Add the salt and olive oil and mix well. Stir in the flour(s), 1/2 cup at a time. As you incorporate the last 1/2 cup of flour, the dough should become to stiff to stir. Turn it out onto a floured counter and begin to knead. Continue kneading until smooth and elastic, about 7 minutes or so. Try to use as little flour as possible during the kneading process; the less flour you use, the lighter the dough. The dough should be tacky, even sticky. You can do this in a stand mixer if you prefer.
Divide the dough into 2 or 3 pieces (one for each pizza you plan on making.) Sprinkle flour over the dough, flour your hands and shape each piece into a ball. Place each ball in a medium bowl, drizzle with olive oil and turn the ball to coat it in the oil. Place each in a large plastic bag and put in the refrigerator to rest overnight, or up to 3 days. Note, at this point you can freeze any extra dough just as they are in the plastic bag for up to 3 months.
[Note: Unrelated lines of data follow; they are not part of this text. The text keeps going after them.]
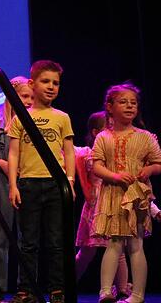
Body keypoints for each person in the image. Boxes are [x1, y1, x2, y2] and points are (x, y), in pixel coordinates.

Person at [7, 60, 75, 303]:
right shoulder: (21, 118)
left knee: (56, 241)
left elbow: (68, 151)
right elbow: (13, 153)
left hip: (55, 185)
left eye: (56, 83)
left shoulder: (62, 117)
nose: (51, 87)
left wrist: (69, 181)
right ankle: (27, 290)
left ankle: (57, 289)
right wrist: (13, 185)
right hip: (28, 185)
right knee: (29, 243)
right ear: (32, 84)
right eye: (45, 81)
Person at [91, 83, 161, 303]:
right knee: (114, 243)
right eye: (123, 102)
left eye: (133, 102)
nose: (130, 106)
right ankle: (105, 291)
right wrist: (115, 176)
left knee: (136, 244)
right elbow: (96, 165)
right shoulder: (103, 137)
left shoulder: (146, 136)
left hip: (136, 197)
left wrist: (148, 169)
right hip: (113, 194)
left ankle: (138, 295)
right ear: (110, 107)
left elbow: (158, 163)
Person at [74, 112, 129, 299]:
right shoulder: (88, 153)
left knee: (118, 247)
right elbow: (67, 150)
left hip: (114, 203)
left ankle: (121, 291)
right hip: (96, 207)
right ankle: (66, 287)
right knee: (87, 253)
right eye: (108, 128)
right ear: (96, 132)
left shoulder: (118, 155)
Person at [0, 76, 32, 302]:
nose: (28, 102)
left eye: (31, 98)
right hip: (2, 181)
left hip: (28, 181)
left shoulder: (35, 122)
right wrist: (2, 164)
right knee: (0, 236)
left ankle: (25, 287)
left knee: (28, 238)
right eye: (24, 97)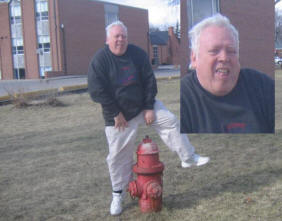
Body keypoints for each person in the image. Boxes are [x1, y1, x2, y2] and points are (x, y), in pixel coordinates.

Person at [88, 20, 210, 216]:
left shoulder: (137, 54)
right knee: (118, 156)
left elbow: (148, 81)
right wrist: (115, 113)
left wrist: (148, 107)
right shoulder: (100, 60)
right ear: (107, 39)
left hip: (143, 105)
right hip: (119, 116)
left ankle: (188, 157)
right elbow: (96, 90)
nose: (120, 39)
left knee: (170, 121)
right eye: (116, 36)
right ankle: (118, 194)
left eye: (123, 36)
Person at [180, 14, 274, 133]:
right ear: (194, 58)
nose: (224, 58)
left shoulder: (264, 88)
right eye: (214, 51)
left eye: (231, 51)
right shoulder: (184, 98)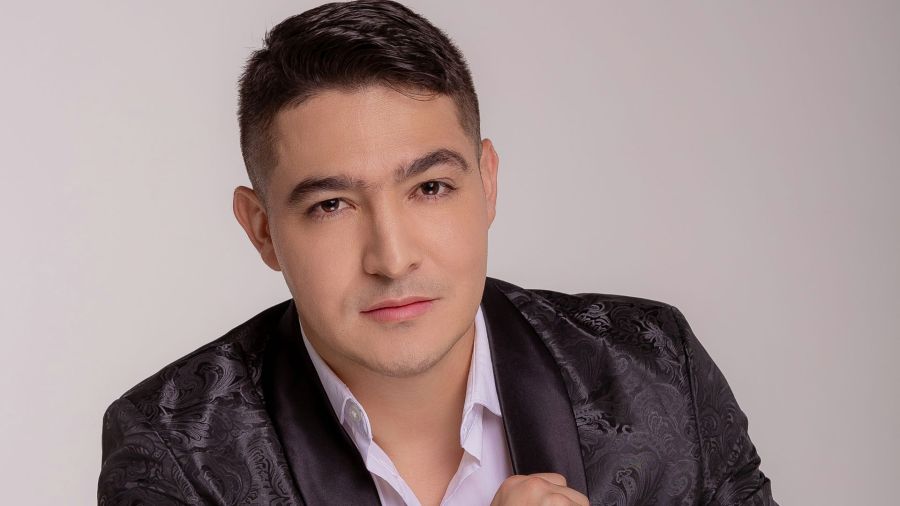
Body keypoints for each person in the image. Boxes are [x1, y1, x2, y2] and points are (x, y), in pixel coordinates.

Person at [97, 1, 777, 504]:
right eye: (331, 205)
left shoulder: (656, 367)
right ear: (262, 230)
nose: (392, 259)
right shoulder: (173, 447)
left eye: (430, 188)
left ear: (487, 184)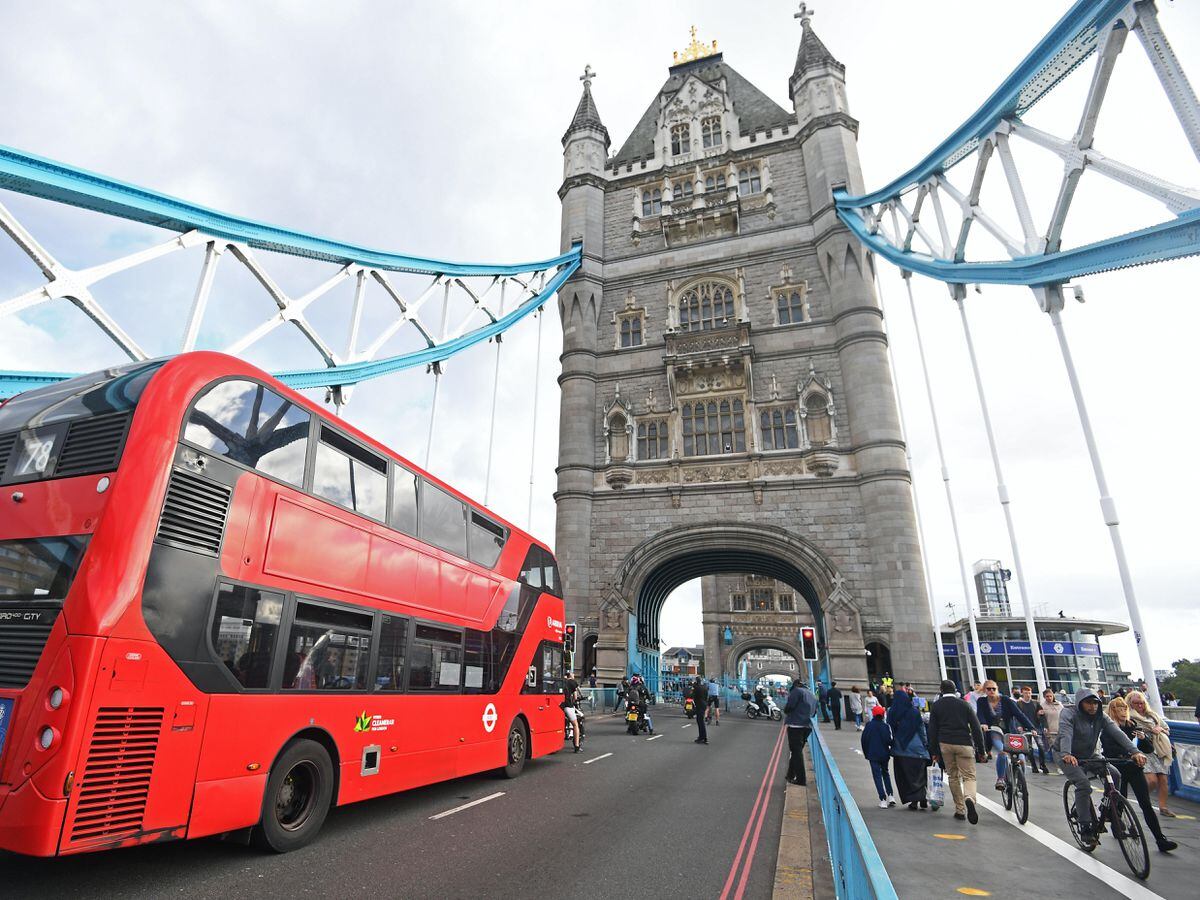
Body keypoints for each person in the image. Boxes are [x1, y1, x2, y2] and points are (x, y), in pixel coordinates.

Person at [1057, 687, 1145, 849]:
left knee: (1115, 774)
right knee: (1083, 784)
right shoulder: (1069, 714)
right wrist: (1067, 753)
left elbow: (1117, 733)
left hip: (1090, 754)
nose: (1092, 707)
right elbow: (1065, 733)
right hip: (1067, 755)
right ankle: (1085, 827)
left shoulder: (1101, 717)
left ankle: (1109, 808)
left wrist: (1135, 751)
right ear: (1080, 703)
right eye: (1088, 703)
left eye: (1095, 703)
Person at [1104, 697, 1177, 852]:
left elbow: (1149, 750)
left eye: (1125, 708)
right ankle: (1116, 824)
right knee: (1119, 801)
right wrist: (1128, 754)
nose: (1124, 712)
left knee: (1146, 804)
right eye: (1119, 709)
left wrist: (1143, 740)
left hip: (1134, 768)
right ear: (1113, 711)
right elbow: (1109, 749)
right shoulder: (1109, 729)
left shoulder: (1132, 726)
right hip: (1118, 768)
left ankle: (1160, 839)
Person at [928, 679, 986, 824]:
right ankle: (969, 798)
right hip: (964, 743)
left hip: (945, 744)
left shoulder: (936, 706)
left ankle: (960, 810)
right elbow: (976, 727)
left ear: (941, 690)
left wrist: (934, 751)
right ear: (955, 690)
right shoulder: (964, 704)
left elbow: (932, 730)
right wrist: (981, 749)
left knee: (953, 776)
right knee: (969, 777)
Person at [975, 680, 1036, 790]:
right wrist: (983, 723)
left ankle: (1020, 781)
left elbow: (1019, 714)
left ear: (997, 689)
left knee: (1021, 757)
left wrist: (1031, 728)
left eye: (994, 688)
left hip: (1010, 732)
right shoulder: (981, 701)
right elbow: (980, 714)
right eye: (988, 689)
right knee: (1002, 751)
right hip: (994, 731)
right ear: (984, 690)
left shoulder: (1006, 700)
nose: (991, 691)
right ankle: (1001, 779)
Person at [1126, 690, 1174, 818]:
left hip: (1159, 749)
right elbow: (1131, 733)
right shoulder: (1129, 717)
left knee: (1163, 779)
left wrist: (1159, 729)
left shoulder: (1153, 716)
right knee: (1152, 780)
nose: (1140, 705)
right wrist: (1149, 731)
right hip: (1143, 750)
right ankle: (1143, 799)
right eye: (1136, 703)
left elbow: (1167, 729)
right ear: (1130, 704)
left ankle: (1163, 807)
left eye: (1141, 702)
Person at [888, 689, 931, 809]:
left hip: (900, 749)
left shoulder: (892, 712)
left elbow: (889, 730)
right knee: (920, 774)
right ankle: (922, 796)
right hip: (918, 749)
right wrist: (925, 744)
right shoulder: (914, 712)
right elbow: (921, 730)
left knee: (907, 777)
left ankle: (914, 801)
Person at [783, 677, 817, 785]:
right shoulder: (811, 694)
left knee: (796, 752)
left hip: (795, 725)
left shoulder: (796, 691)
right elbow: (815, 710)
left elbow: (789, 707)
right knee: (797, 752)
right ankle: (790, 774)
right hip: (807, 726)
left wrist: (786, 711)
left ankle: (801, 779)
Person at [861, 705, 896, 808]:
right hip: (884, 754)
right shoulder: (886, 726)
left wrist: (866, 753)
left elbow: (864, 740)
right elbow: (889, 741)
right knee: (886, 773)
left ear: (874, 714)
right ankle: (890, 795)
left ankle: (882, 798)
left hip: (873, 754)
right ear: (883, 715)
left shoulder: (869, 726)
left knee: (877, 776)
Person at [1016, 685, 1050, 774]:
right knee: (1029, 748)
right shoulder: (1019, 704)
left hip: (1036, 727)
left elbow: (1042, 715)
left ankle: (1042, 764)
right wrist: (1019, 726)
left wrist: (1045, 726)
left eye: (1029, 693)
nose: (1028, 695)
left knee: (1041, 746)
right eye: (1026, 693)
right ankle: (1034, 766)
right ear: (1022, 693)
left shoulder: (1035, 703)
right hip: (1025, 728)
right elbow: (1017, 716)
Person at [1041, 688, 1063, 764]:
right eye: (1047, 696)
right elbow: (1041, 720)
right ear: (1044, 697)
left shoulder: (1059, 704)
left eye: (1050, 696)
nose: (1049, 698)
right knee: (1055, 749)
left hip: (1061, 730)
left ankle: (1064, 765)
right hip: (1051, 732)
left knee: (1063, 749)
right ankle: (1058, 766)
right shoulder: (1042, 706)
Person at [562, 673, 582, 753]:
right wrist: (574, 701)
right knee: (575, 724)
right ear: (571, 676)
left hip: (559, 705)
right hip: (567, 705)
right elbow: (576, 695)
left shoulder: (563, 681)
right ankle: (576, 746)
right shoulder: (573, 682)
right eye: (573, 674)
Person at [691, 676, 708, 744]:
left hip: (699, 705)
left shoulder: (697, 688)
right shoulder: (704, 687)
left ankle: (703, 737)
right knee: (700, 721)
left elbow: (692, 695)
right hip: (704, 704)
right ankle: (702, 737)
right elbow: (706, 696)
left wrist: (693, 687)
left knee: (700, 722)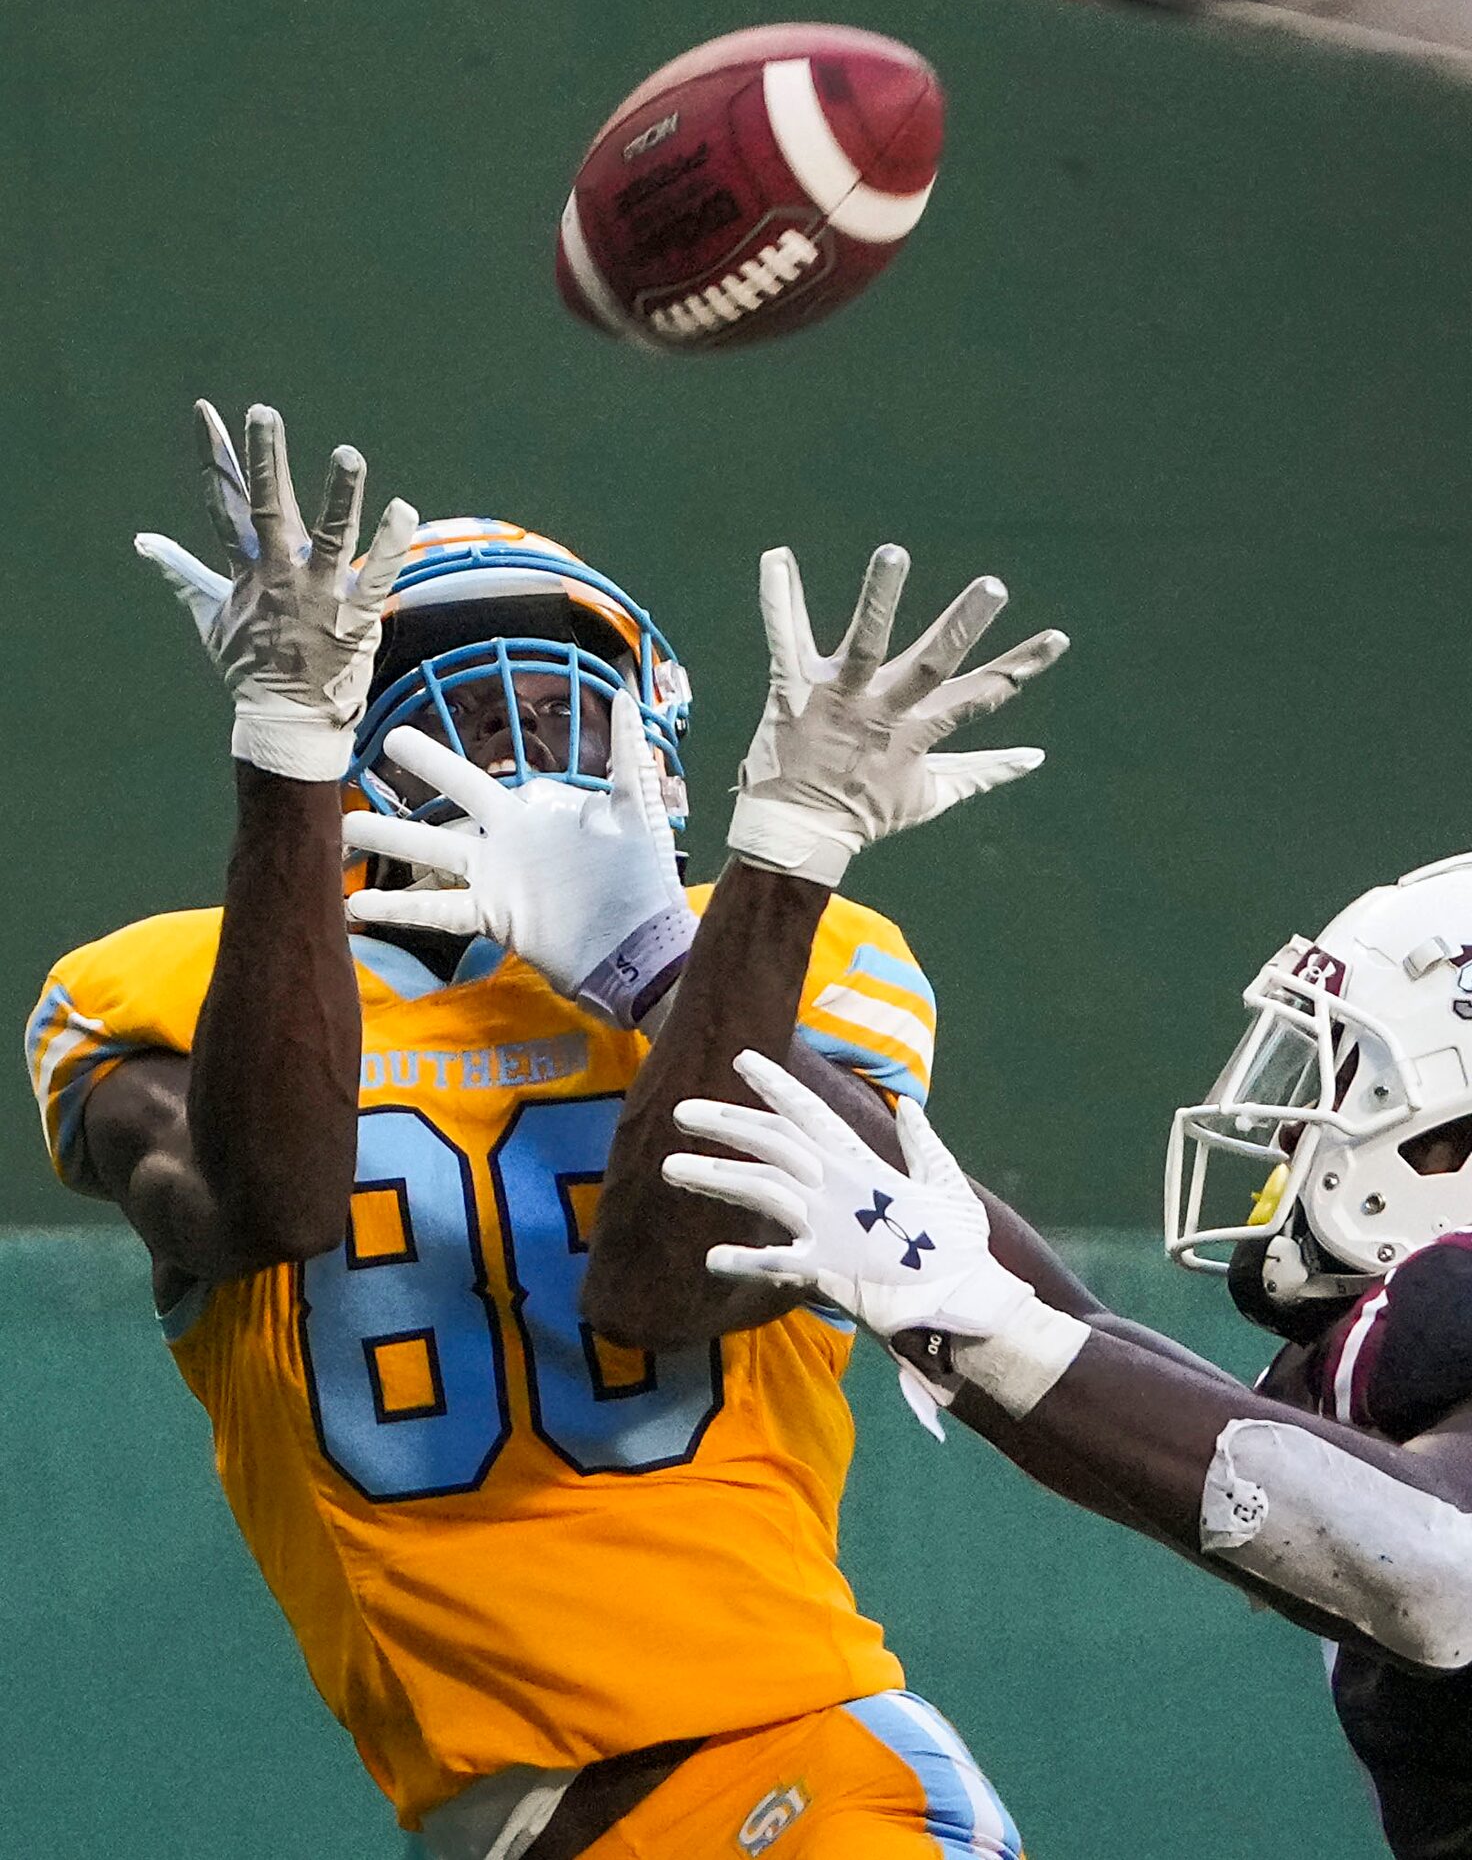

On the day you are making your pizza, remove the dough balls from the refrigerator 2 hours before you plan to make the pizza. Place the dough balls on a floured counter, sprinkle with flour, dust your hands and press the dough balls into flat discs. Cover with plastic wrap and let rest for 2 hours.
An hour before you plan to cook, place your pizza stone in the oven and preheat to 500° to 550°.
Dust a pizza peel, back of a sheet pan or large wooden cutting board with semolina flour or cornmeal. Dip your hands in flour, including the backs and knuckles, and lift one piece of dough. Here are a couple of ways to shape the dough:
Reinhart: Very gently lay the dough across your fists and carefully stretch it by bouncing the dough in a circular motion on your hands, giving it a little stretch with each bounce. Keep your hands well-floured throughout, if the dough begins to stick, put it back down on the counter and reflour your hands. At this point, you can move to the toss, or just continue to stretch. If you have trouble stretching the dough, or if the dough keeps springing back, let it rest for 5 to 20 minutes so the gluten can relax, and try again.
Adams: Take up one of the flattened dough disks, and grasp with both hands like you were holding a steering wheel, but with your hands a bit closer together; at 11 o’clock and 1, rather than 10 and 2, letting the dough hang down. Gravity will be doing the stretching for you. Rotate the dough disc by moving your hands along the edge in a circle. Don’t try to stretch the ball into a full circle all at once; it will gradually stretch, and you may be find allowing the partially stretched dough to rest while you work on another ball of dough more effective overall.
When the dough is stretched to your liking, place it on your peel or pan, making sure you have enough semolina or cornmeal that the disc will move when you give the peel a shake. Top with your favorite toppings, keeping in mind that the more you use, the more difficulty you will have sliding it into the oven, and the crust will not cook as nicely if it is overloaded. I usually pick at most 4 different items, including sauce and cheese.
Slide the pizza onto the hot stone (or bake on the sheet pan, if you don’t have a stone.) The pizza should cook in 5 to 8 minutes; check halfway through and rotate if necessary to cook evenly on both sides. Remove from oven, and let sit for 3-5 minutes before slicing.
I enjoyed a fantastic, lighter-bodied red with pizza recently, a Schiava from San Pietro in Alto Adige.